What to produce: Once the pictures are set aside, reproduce all of the records exactly.

##### Study material #####

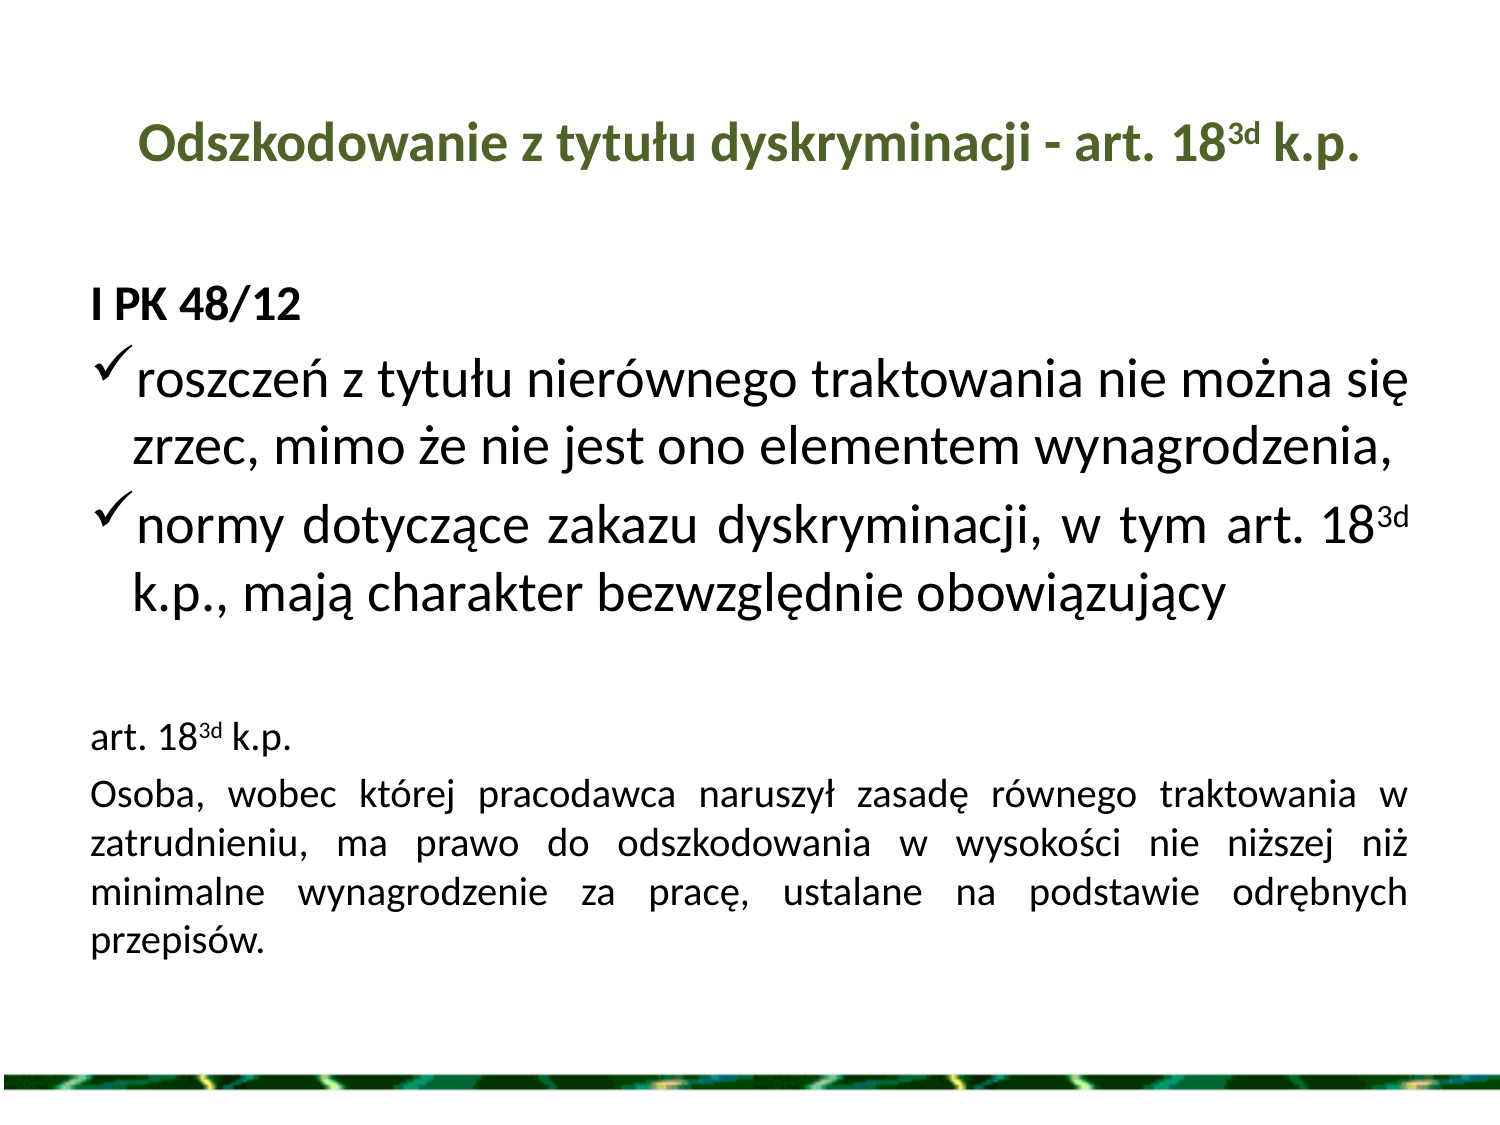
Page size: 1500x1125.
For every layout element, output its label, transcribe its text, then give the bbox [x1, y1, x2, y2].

title Odszkodowanie z tytułu dyskryminacji - art. 183d k.p. [75, 45, 1425, 233]
picture [3, 1070, 1500, 1096]
list I PK 48/12 roszczeń z tytułu nierównego traktowania nie można się zrzec, mimo że nie jest ono elementem wynagrodzenia, normy dotyczące zakazu dyskryminacji, w tym art. 183d k.p., mają charakter bezwzględnie obowiązujący art. 183d k.p. Osoba, wobec której pracodawca naruszył zasadę równego traktowania w zatrudnieniu, ma prawo do odszkodowania w wysokości nie niższej niż minimalne wynagrodzenie za pracę, ustalane na podstawie odrębnych przepisów. [75, 262, 1425, 1005]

#####

Solution for this task:
Page size: 1500x1125.
For every layout element, output its label, transcribe its text, then give the bbox [x1, y1, x2, y2].

title Odszkodowanie z tytułu dyskryminacji - art. 183d k.p. [75, 45, 1425, 233]
picture [3, 1070, 1500, 1096]
list I PK 48/12 roszczeń z tytułu nierównego traktowania nie można się zrzec, mimo że nie jest ono elementem wynagrodzenia, normy dotyczące zakazu dyskryminacji, w tym art. 183d k.p., mają charakter bezwzględnie obowiązujący art. 183d k.p. Osoba, wobec której pracodawca naruszył zasadę równego traktowania w zatrudnieniu, ma prawo do odszkodowania w wysokości nie niższej niż minimalne wynagrodzenie za pracę, ustalane na podstawie odrębnych przepisów. [75, 262, 1425, 1005]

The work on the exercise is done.